======== Records shown
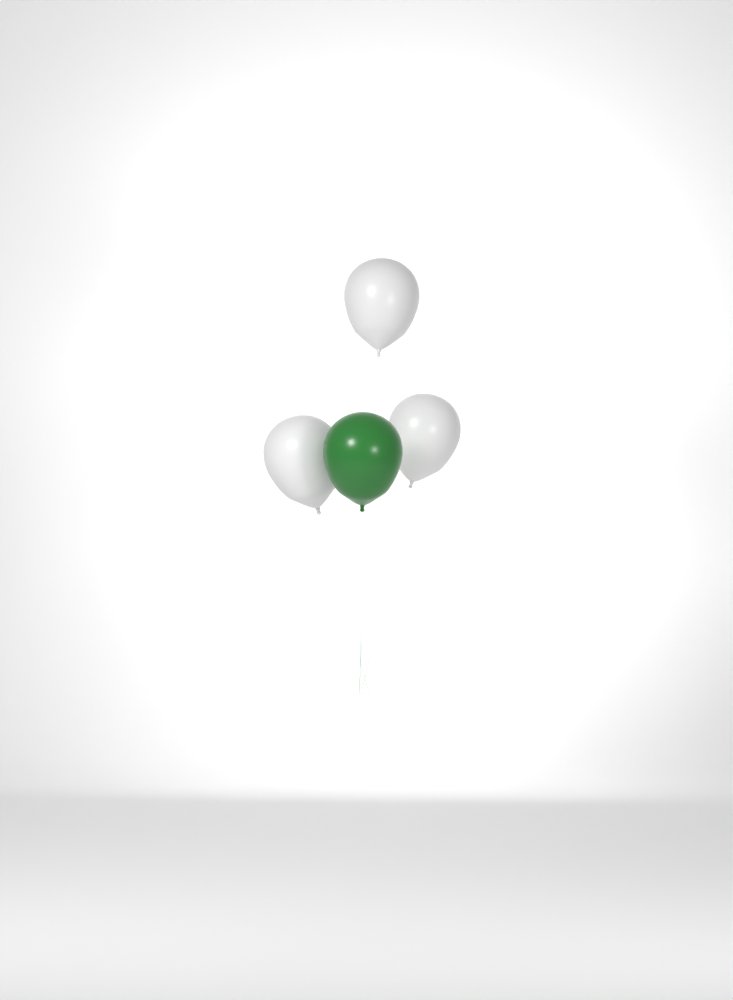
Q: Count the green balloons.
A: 1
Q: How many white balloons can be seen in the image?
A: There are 3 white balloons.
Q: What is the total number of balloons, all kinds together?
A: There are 4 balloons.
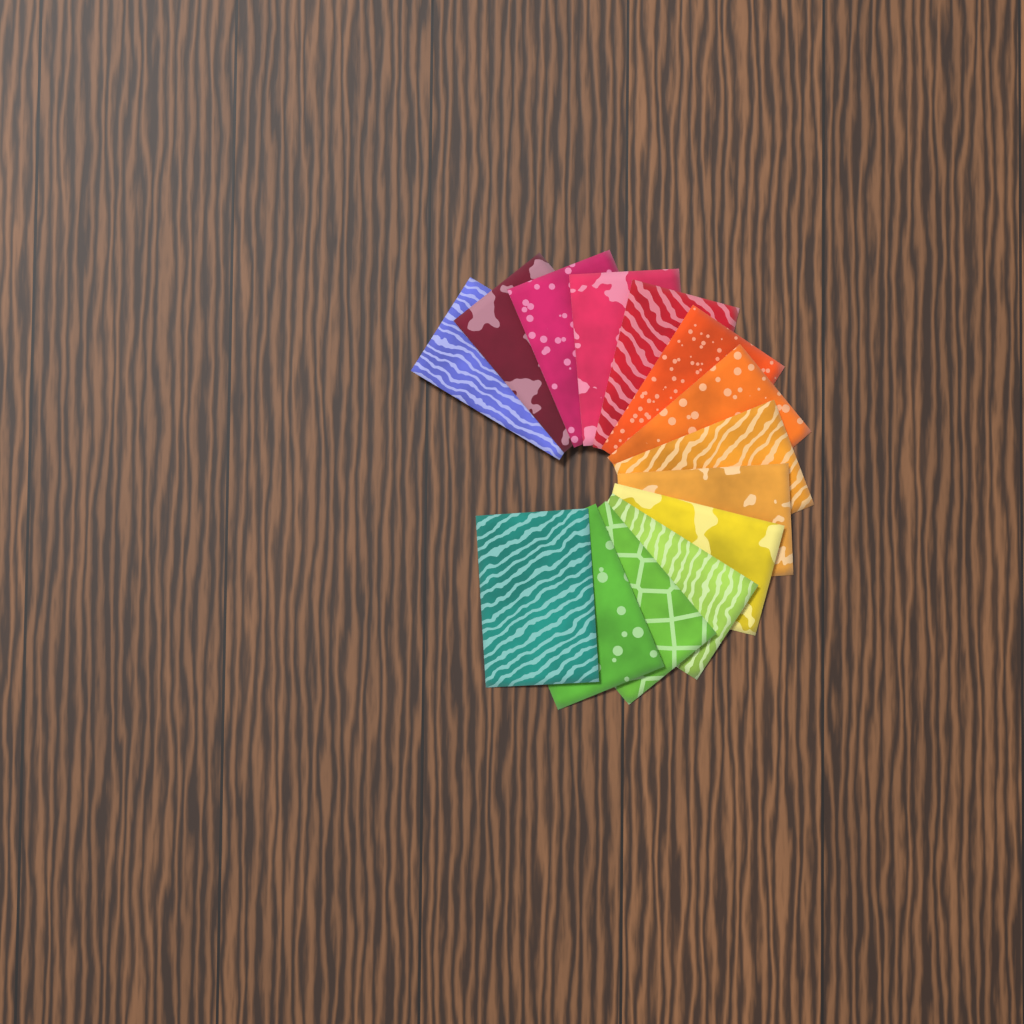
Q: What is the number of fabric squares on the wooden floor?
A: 14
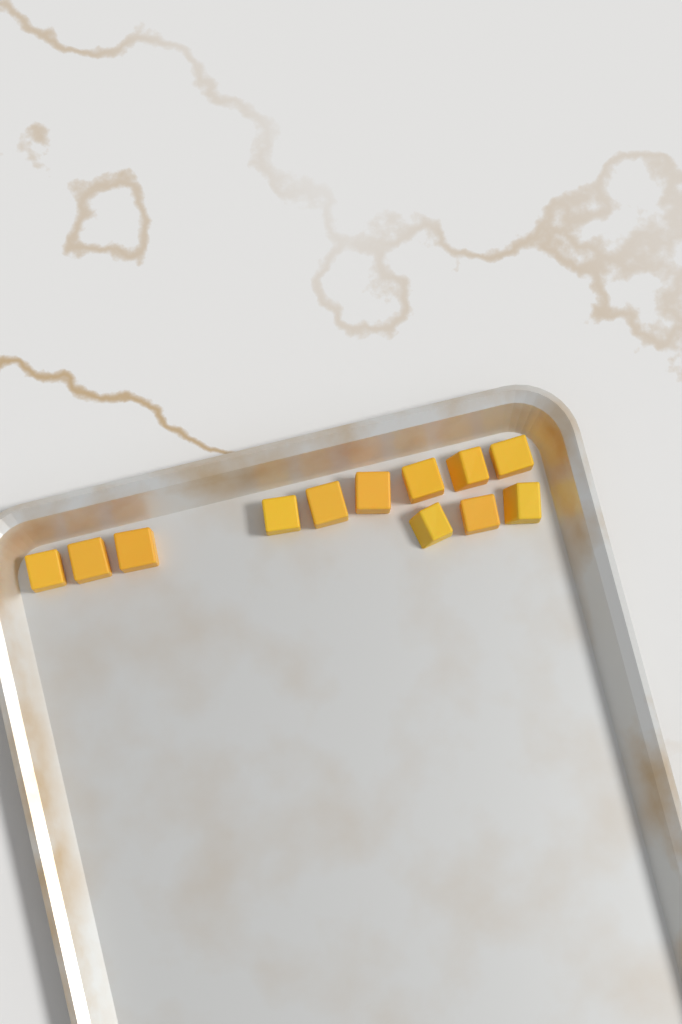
================
Rewrite all of the material above, replacing every "balloons" with "kites" and keeping everything else the same. Leave the pictures out of your version.

Q: Count the green kites.
A: 1
Q: How many white kites can be seen in the image?
A: There are 3 white kites.
Q: What is the total number of kites, all kinds together?
A: There are 4 kites.
Q: What is the number of fabric squares on the wooden floor?
A: 14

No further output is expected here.